### Problems to solve
a) Transcribe the forum thread word for word between "I picked up" and "sound good too.", inclusive.
b) State whether each statement below agrees with the forum thread, answering yes or no and quoting the deciding words from it: (i) the old rear main seal could be picked apart by hand; (ii) OmahaTDI had already installed the Magnaflow catback before the snows ended; (iii) the clutch that was put on is a stage 2 DXD clutch.

### Passage provided
################
Port matched all of the exhaust manifolds and downpipes so hopefully this will add quite a bit of power. Also got a pipe made to get rid of the cat.





































Thought I'd share this too since it seems that all of the center console tabs break off when they get taken out. We used tape and made just some flat surfaces with plastic epoxy then drilled through them for a place to put the screws. Sorry for the bad picture but you can get the idea.


----------



## rdgabert (Jun 26, 2012)

Put a new rear main seal in since the old could be picked apart with my fingers and got the flywheel on. Next thing is get the exhaust on then the transmission in.


----------



## OmahaTDI (Jul 8, 2008)

Getting there, man.

I picked up a set of Rokkor coilovers & a new Magnaflow catback last week . I'm waiting for the snows to taper off before installing everything.


----------



## rdgabert (Jun 26, 2012)

Yeah that thing will look sweet lowered down and it'll sound good too.


----------



## rdgabert (Jun 26, 2012)

Got the BFI transmission mount inserts put in and bolted back up to the car. Also got the manifolds put back on. Probably won't get much done tonight since I've gotta help my dad pull the engine out of his Ghia. Should be quick though...thank god for air cooled technology


----------



## rdgabert (Jun 26, 2012)

Got the rest of the pipes put back in just have to wait for the clutch now to put the transmission in then bolt the pipes up. After that it should go pretty quick hopefully


----------



## grantndub (Aug 22, 2008)

:thumbup:


----------



## rdgabert (Jun 26, 2012)

:beer:


----------



## rdgabert (Jun 26, 2012)

Well stage 2 DXD clutch and pressure plate is on!! Also got the transmission in and the exhaust bolted up will get pic up soon!


----------



## OmahaTDI (Jul 8, 2008)

Like the progress. 

How's the weather up there? It's still pretty cold here in Nebraska with highs in the low 30s & 40s, but it was warm enough for me to get my coilovers on last weekend :thumbup: 

Do you guys have a heated garage/shop to work in?
################
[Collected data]
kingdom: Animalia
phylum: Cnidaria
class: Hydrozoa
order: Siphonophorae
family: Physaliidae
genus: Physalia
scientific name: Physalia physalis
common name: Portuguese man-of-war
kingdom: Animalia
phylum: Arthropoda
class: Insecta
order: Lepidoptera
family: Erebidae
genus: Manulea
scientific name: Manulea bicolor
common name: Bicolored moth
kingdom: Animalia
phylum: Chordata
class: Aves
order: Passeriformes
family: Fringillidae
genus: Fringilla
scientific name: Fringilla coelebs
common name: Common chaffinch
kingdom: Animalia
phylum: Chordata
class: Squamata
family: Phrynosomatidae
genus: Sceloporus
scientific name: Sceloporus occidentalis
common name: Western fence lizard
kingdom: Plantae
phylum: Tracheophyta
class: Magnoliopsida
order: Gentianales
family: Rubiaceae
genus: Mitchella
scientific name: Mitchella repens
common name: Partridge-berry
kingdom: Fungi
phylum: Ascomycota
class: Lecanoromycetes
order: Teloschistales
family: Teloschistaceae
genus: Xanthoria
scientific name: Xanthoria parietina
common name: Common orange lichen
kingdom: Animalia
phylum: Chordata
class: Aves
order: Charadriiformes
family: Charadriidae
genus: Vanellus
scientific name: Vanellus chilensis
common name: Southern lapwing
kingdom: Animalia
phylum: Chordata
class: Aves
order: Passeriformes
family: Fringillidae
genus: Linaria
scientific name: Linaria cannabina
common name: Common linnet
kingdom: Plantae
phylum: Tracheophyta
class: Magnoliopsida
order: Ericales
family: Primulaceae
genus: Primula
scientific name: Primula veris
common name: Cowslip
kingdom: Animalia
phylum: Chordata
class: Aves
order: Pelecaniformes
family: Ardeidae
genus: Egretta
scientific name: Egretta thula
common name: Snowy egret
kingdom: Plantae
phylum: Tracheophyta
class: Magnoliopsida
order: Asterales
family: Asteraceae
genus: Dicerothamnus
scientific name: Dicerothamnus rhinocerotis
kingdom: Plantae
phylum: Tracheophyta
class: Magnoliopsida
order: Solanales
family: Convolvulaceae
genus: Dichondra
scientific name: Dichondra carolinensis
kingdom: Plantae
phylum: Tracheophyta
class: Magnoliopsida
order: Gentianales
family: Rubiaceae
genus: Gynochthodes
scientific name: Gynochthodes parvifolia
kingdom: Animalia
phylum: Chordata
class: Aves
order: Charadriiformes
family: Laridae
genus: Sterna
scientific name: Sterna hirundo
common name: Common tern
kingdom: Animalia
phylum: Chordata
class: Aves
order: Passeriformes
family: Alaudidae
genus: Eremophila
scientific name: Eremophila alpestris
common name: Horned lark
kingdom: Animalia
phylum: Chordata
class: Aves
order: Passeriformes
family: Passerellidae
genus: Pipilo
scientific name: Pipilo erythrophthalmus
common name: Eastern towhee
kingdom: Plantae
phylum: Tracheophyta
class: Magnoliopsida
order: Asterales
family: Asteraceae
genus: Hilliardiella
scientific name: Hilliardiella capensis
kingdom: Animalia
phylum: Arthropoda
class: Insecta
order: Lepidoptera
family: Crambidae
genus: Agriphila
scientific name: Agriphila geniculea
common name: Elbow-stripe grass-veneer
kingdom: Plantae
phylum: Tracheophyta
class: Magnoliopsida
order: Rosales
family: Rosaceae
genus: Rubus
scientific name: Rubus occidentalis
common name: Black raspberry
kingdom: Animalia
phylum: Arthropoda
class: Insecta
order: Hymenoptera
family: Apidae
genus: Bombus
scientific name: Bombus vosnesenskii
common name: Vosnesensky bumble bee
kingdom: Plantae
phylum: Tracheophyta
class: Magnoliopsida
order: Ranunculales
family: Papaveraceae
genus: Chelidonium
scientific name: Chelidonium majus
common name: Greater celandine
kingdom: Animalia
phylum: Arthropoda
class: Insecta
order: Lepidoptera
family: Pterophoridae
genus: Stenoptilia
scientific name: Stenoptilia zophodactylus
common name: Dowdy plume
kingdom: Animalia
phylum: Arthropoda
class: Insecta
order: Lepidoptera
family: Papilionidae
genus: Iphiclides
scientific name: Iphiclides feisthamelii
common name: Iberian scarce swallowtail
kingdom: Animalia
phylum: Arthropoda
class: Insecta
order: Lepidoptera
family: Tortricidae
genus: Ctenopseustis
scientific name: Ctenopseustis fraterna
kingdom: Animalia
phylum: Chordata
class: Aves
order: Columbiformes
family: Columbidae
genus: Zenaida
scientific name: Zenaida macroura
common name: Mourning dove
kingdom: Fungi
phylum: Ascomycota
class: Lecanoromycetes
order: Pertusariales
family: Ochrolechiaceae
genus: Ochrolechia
################
### Solutions
a)
I picked up a set of Rokkor coilovers & a new Magnaflow catback last week . I'm waiting for the snows to taper off before installing everything.


----------



## rdgabert (Jun 26, 2012)

Yeah that thing will look sweet lowered down and it'll sound good too.

b)
(i) Yes: "the old could be picked apart with my fingers"
(ii) No: "I'm waiting for the snows to taper off before installing everything."
(iii) Yes: "Well stage 2 DXD clutch and pressure plate is on!!"